Govt recommends suspension of parking meter contract

After seven straight weeks of anti-parking meter protests, the Government will finally move to recommend that the Georgetown Mayor and City Council (M&CC) suspend the controversial contract.

According to sources, the decision was made at Tuesday’s Cabinet meeting. There are also expectations that further consultations and a full review of the system and contract will be requested.parking meter

Since the Georgetown M&CC runs the municipality, it is understood that Communities Minister Ronald Bulkan would be the one to meet with the City Council to discuss the decision.

The Government has maintained a careful distance on the issue after the Finance Ministry and the Attorney General’s Chambers completed damning reviews of the original contract.

The Government has consistently said that it could not interfere as City Hall was autonomous –although that position changed in January when Natural Resources Minister Raphael Trotman said that the State would intervene only if necessary.

And even though amendments were made by the company, Smart City Solutions Incorporated (SCSI), a visibly large proportion of the populace has rejected all but the scrapping of the contract.

Just two weeks after the introduction of parking meters in Guyana, citizens had gathered to protest the move. The crowd had consisted of parliamentarians, business owners and members of civil society.

The Movement Against Parking Meters (MAPM), a lobby group, was instrumental in organising the protests. The protests also came after Georgetown Deputy Mayor Sherod Duncan, who has been vociferous in his opposition to the project, staged a one-man protest outside Bishops’ High School, where a parking meter had been installed.

The protesters had listed several concerns with the project. Feasibility, transparency and the cost for parking were some of the foremost concerns about the City Council’s new method of taxation.

Some had agitated for the immediate removal of the parking meters owing to the expenses and the slowdown in commerce which businesses experienced.

Others, however, had stated that they were merely requesting a reduction in the cost, as the current rates did not cater for working-class citizens and the poor.

The first protest had been greeted by pro-parking meter activists. Mayor Patricia Chase Green had also responded to the protesters, who she referred to as “high class”. She had claimed that persons failed to engage the Council on matters concerning the parking meters, and chose various forms of demonstration instead.
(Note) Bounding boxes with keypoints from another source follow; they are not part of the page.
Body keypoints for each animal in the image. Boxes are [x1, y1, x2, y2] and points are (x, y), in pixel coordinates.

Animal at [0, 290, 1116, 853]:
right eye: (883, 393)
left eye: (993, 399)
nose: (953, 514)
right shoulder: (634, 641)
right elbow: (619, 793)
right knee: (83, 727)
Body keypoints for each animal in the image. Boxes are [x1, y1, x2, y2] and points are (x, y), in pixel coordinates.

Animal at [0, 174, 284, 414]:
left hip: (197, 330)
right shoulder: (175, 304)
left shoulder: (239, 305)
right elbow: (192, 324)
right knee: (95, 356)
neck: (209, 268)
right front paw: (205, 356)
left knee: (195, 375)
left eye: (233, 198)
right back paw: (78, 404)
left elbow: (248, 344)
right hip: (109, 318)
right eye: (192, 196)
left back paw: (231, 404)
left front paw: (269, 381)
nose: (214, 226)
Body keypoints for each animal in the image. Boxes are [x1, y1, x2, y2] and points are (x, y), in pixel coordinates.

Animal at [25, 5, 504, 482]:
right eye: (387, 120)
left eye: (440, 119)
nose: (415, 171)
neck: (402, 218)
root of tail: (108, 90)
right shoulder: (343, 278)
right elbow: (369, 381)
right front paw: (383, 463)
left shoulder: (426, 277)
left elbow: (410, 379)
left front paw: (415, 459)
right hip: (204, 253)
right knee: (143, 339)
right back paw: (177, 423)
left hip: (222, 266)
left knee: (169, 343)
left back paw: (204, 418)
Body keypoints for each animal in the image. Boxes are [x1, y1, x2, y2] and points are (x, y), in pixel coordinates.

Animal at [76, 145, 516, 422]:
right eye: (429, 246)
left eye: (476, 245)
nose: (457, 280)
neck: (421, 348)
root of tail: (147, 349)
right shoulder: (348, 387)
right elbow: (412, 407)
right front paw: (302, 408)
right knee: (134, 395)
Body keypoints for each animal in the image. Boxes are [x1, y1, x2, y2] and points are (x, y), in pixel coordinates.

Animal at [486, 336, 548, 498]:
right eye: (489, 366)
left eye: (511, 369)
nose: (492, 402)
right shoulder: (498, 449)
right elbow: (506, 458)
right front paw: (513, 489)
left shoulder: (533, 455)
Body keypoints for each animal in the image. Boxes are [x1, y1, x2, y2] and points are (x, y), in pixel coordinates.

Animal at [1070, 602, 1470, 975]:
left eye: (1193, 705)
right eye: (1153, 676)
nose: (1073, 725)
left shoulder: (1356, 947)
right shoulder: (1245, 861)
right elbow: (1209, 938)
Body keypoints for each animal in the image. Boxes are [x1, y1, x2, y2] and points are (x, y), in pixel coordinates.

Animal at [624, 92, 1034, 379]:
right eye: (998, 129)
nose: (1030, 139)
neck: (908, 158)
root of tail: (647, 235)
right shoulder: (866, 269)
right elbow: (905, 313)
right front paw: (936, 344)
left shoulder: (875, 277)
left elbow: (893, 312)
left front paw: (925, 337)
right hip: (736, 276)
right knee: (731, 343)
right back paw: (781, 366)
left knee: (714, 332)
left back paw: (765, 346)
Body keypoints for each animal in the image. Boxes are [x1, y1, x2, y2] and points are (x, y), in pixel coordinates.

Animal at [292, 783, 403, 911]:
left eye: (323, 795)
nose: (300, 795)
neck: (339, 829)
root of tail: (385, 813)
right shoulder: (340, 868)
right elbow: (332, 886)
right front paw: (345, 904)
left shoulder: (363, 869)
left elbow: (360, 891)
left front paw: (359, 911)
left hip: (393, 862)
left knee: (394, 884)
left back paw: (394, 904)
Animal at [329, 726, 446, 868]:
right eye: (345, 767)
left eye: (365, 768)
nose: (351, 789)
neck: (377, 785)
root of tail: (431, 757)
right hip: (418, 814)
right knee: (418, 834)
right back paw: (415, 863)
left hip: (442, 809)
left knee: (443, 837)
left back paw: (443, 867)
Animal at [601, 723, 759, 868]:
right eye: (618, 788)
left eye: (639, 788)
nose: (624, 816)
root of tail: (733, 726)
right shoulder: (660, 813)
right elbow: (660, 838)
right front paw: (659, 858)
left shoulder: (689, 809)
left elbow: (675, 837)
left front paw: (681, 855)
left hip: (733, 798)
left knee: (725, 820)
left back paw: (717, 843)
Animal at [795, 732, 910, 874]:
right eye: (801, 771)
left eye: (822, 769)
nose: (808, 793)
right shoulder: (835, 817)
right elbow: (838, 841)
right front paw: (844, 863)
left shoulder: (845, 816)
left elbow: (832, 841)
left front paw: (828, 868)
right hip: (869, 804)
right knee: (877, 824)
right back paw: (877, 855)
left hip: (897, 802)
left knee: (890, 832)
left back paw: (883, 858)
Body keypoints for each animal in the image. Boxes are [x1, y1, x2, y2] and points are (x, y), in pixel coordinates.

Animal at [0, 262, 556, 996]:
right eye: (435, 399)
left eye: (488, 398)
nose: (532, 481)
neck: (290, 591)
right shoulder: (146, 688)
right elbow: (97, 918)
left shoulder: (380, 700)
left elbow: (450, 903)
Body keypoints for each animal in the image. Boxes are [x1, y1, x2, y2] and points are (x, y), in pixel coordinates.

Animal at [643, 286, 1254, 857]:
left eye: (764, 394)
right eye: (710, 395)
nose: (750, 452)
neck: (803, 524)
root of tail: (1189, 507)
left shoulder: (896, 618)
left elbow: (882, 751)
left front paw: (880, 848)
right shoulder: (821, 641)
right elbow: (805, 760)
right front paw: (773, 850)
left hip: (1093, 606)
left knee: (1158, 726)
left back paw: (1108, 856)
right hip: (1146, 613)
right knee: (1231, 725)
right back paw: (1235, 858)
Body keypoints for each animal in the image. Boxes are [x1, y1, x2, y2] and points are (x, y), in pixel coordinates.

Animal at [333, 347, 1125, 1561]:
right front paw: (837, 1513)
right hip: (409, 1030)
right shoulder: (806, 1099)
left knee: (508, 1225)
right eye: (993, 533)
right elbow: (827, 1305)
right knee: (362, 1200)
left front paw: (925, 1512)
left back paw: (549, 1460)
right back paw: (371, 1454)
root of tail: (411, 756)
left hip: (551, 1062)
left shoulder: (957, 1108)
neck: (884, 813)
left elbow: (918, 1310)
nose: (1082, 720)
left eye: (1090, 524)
Supported by the Town Clerk Royston King, the duo had highlighted the advantages of the initiative, including creating more than 50 jobs. King had labelled the protesters’ actions as “backwards thinking”, stating that the meters would ensure the restoration and development of the country.

Since the implementation of the meters, however, all evidence points to the contrary. Motorists have largely boycotted the metered spaces and businesses have complained bitterly about a slump.

The Georgetown Chambers of Commerce and Industry (GCCI) and the Private Sector Commission (PSC) have reported complaints of a 50 per cent drop in sales from the business community.

And protests have shown no signs of losing steam, despite several belated attempts by SCSI and the Mayor and Town Clerk to mollify those who are against the project. Large signboards have even been erected urging citizens to support a project seen by Government reviews as monopolistic and oppressive.

Meanwhile, efforts to contact Minister of State, Joseph Harmon, to expound on Cabinet’s deliberations were futile.